» EXCERPT
===
In a rather curious paper by David W. Macdonald et al. (Cecil: A Moment or a Movement? Analysis of Media Coverage of the Death of a Lion, Panthera Leo) the authors try to figure out if the reaction to Cecil the lion’s demise was simply a short-lived phenomenon or if it might be a turning point where conservationists could harness the passion generated and get society at large to pay for lion protection in particular and wildlife in general in Africa. Could a Cecil moment morph into a Cecil movement?
Two of the authors are members of Oxford University’s Wildlife Conservation Research Unit (WildCru) which established a study of lion in the Hwange National Park (Cecil’s home) and parts of the surrounding Kavango Zambezi (KAZA) landscape in 1999. This research unit had been monitoring Cecil through satellite tracking.
===
Answer these from the text about Cecil the lion:
1. Whose paper does the text discuss?
2. Which park was Cecil's home?
3. How had the research unit been monitoring Cecil?
The lines after this text have no part in the work.
===
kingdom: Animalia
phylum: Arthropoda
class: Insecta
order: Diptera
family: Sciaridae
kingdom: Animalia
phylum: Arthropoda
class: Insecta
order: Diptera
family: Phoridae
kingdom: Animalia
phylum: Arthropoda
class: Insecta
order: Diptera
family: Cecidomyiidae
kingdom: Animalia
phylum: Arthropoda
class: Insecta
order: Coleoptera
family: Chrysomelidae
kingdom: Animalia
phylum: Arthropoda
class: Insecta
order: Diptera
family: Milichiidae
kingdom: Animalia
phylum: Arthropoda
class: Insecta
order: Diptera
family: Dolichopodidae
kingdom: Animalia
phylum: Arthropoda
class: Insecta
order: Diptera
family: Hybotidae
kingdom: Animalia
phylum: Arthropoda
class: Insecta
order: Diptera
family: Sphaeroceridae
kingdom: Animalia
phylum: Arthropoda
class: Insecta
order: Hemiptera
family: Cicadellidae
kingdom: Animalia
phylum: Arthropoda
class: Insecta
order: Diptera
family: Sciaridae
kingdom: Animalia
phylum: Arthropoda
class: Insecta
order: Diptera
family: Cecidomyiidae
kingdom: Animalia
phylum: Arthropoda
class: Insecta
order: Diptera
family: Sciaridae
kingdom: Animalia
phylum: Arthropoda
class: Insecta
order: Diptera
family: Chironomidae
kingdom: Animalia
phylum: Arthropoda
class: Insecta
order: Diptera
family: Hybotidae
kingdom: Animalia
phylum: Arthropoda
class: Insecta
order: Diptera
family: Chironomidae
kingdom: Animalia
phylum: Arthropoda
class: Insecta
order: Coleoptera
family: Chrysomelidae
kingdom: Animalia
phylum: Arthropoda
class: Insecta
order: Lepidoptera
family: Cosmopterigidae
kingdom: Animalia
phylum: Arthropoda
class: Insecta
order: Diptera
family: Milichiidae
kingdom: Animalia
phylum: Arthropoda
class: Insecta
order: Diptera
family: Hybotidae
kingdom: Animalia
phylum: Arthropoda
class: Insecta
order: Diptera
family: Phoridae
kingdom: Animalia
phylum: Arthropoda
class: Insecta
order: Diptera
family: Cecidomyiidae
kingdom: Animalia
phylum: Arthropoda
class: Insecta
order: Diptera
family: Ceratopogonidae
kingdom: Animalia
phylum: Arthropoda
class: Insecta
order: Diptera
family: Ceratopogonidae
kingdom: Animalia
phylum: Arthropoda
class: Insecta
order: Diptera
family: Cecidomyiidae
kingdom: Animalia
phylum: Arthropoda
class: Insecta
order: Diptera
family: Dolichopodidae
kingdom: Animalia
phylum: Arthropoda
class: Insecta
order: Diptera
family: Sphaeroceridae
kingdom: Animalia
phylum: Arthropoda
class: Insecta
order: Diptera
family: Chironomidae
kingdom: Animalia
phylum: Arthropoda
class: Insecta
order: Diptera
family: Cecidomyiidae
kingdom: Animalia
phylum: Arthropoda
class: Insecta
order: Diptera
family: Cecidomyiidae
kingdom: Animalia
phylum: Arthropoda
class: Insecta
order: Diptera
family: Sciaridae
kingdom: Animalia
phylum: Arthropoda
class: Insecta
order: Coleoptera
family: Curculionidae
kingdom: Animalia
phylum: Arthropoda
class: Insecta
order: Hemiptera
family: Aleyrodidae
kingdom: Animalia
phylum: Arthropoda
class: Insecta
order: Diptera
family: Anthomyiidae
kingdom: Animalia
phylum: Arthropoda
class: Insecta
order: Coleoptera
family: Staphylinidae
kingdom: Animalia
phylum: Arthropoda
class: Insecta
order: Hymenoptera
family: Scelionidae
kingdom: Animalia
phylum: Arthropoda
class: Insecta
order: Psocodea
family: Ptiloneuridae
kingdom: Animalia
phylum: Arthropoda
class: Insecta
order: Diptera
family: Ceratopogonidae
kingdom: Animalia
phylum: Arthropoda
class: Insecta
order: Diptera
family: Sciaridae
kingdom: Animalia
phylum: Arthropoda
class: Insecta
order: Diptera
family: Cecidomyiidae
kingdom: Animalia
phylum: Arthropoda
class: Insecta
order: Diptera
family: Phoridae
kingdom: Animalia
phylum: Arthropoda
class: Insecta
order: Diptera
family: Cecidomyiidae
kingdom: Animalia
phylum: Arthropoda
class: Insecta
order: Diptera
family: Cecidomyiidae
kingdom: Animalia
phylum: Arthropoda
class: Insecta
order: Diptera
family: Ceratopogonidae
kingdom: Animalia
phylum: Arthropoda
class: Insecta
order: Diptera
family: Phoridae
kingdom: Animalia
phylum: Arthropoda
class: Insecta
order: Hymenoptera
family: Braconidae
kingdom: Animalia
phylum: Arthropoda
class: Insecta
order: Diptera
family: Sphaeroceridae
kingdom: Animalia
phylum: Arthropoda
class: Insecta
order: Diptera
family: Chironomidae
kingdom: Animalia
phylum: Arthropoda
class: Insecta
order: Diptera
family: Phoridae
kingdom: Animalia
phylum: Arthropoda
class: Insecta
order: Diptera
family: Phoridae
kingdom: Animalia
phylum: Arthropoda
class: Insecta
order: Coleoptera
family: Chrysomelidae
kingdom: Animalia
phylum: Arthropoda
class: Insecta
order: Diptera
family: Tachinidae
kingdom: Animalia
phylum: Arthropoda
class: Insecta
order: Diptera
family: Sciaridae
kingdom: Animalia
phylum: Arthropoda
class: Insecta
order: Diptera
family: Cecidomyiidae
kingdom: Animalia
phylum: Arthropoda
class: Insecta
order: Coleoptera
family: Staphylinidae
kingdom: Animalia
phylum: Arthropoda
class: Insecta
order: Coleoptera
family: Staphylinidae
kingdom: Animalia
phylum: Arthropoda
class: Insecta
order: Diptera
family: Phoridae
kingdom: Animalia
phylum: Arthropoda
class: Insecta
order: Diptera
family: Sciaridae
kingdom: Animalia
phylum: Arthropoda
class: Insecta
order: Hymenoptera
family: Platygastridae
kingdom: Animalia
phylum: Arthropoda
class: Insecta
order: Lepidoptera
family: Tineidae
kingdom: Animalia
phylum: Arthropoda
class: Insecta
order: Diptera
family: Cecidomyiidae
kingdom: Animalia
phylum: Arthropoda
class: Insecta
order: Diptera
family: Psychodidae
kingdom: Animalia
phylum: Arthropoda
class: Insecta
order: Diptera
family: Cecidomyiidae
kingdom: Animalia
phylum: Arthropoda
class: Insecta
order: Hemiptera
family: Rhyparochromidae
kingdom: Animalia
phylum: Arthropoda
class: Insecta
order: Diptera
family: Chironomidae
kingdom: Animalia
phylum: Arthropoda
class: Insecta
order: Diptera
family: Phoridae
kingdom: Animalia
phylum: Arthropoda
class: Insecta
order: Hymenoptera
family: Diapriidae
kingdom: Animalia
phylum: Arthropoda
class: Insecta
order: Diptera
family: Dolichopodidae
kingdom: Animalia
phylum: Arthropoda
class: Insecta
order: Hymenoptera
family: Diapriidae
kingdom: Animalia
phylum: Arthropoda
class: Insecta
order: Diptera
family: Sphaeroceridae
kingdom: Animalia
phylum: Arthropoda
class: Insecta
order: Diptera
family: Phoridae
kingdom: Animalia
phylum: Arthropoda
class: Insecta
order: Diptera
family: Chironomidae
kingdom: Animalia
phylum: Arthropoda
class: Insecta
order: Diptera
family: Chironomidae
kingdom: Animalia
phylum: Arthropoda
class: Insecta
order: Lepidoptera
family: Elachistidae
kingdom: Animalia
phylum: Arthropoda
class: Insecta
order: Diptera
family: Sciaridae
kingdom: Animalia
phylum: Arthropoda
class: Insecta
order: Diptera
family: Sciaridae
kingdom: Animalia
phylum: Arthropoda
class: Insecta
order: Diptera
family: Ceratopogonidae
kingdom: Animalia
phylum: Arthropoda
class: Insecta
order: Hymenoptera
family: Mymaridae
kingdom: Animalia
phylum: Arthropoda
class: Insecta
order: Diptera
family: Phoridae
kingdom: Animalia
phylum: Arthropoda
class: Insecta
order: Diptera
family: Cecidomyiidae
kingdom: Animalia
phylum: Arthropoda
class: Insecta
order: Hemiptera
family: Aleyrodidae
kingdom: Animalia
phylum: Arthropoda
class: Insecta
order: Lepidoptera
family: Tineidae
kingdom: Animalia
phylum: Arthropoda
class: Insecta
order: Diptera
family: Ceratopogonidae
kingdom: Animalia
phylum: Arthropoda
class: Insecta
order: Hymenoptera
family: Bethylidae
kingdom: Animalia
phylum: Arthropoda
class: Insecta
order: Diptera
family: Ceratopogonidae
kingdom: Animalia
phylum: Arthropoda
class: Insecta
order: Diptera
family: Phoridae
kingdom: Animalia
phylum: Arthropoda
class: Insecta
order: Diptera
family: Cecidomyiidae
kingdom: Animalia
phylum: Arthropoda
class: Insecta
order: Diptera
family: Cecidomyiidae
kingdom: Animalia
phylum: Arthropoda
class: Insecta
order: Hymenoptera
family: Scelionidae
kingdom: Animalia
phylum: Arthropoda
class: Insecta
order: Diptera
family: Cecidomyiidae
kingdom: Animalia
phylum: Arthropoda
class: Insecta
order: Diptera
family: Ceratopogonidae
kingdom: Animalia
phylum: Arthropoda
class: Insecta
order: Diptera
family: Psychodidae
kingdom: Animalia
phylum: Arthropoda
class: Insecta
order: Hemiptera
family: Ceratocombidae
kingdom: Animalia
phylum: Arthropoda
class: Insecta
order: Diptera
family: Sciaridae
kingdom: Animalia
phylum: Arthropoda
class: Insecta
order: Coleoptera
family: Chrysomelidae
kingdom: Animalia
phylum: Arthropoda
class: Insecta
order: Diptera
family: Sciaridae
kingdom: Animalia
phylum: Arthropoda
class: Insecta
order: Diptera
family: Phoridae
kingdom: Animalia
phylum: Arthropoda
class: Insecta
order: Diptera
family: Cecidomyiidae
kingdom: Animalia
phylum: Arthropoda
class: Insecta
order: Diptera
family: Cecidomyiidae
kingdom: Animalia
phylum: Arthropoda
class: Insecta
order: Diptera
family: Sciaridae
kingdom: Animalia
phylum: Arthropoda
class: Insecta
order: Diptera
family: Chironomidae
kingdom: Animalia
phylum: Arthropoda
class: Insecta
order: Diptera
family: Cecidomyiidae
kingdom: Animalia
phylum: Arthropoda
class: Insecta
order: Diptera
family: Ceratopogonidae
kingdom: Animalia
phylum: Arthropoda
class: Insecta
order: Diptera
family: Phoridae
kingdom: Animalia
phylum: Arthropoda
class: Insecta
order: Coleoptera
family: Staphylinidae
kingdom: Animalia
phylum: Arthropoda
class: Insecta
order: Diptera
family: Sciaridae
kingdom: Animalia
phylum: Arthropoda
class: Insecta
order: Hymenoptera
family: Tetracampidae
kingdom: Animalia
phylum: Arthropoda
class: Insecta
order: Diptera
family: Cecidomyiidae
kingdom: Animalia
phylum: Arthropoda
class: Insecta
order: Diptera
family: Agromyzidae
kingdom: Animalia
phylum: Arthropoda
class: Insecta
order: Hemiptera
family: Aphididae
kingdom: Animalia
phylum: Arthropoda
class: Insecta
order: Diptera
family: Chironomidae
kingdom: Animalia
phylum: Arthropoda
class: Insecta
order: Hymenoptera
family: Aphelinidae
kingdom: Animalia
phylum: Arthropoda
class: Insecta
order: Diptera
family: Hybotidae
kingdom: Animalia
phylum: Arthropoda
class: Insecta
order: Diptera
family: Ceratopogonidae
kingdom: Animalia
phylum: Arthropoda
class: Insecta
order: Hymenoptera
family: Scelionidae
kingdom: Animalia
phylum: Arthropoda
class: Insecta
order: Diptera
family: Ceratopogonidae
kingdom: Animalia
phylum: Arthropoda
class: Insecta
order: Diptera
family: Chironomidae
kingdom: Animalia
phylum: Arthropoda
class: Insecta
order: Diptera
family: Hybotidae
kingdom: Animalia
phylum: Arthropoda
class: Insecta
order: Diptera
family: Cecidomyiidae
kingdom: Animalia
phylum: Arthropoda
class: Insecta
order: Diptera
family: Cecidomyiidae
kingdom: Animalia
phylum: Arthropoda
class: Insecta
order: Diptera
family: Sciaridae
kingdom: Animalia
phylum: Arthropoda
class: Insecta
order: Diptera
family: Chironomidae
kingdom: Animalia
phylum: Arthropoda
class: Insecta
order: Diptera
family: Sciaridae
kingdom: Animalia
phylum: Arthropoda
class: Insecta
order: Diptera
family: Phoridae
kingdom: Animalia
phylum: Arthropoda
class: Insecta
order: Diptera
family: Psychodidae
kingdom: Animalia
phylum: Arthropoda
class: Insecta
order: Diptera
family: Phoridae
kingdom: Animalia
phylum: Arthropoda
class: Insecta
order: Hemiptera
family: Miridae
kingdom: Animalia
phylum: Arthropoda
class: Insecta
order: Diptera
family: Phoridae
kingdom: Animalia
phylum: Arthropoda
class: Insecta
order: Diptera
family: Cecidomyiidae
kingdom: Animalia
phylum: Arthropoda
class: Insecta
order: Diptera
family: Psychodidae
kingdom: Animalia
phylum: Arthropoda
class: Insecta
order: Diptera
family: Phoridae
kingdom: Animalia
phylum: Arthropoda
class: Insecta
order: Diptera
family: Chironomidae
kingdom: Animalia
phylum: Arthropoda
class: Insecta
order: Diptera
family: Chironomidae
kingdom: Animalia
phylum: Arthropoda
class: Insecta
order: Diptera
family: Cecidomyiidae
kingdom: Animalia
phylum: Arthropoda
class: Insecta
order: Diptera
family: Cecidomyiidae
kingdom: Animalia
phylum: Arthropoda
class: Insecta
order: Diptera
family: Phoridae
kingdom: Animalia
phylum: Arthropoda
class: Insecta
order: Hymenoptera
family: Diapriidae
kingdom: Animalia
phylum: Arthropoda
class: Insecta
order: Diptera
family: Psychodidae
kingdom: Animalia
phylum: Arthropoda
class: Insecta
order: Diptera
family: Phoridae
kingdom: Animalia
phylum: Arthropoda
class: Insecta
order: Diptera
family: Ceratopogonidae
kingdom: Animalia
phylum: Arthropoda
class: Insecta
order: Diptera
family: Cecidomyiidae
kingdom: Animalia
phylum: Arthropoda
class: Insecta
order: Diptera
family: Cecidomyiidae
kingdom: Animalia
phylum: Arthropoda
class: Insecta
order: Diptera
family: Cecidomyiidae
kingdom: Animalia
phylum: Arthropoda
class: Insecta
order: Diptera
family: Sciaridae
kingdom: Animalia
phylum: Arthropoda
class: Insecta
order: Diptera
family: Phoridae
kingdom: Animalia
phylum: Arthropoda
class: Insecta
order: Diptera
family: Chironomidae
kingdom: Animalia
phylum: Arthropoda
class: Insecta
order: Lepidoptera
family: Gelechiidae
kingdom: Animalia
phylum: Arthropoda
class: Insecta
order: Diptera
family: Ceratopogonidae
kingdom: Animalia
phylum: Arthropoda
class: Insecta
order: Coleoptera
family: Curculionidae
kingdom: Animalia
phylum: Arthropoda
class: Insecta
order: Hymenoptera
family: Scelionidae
===
» WRITTEN ANSWER
1. David W. Macdonald et al.
2. Hwange National Park
3. Through satellite tracking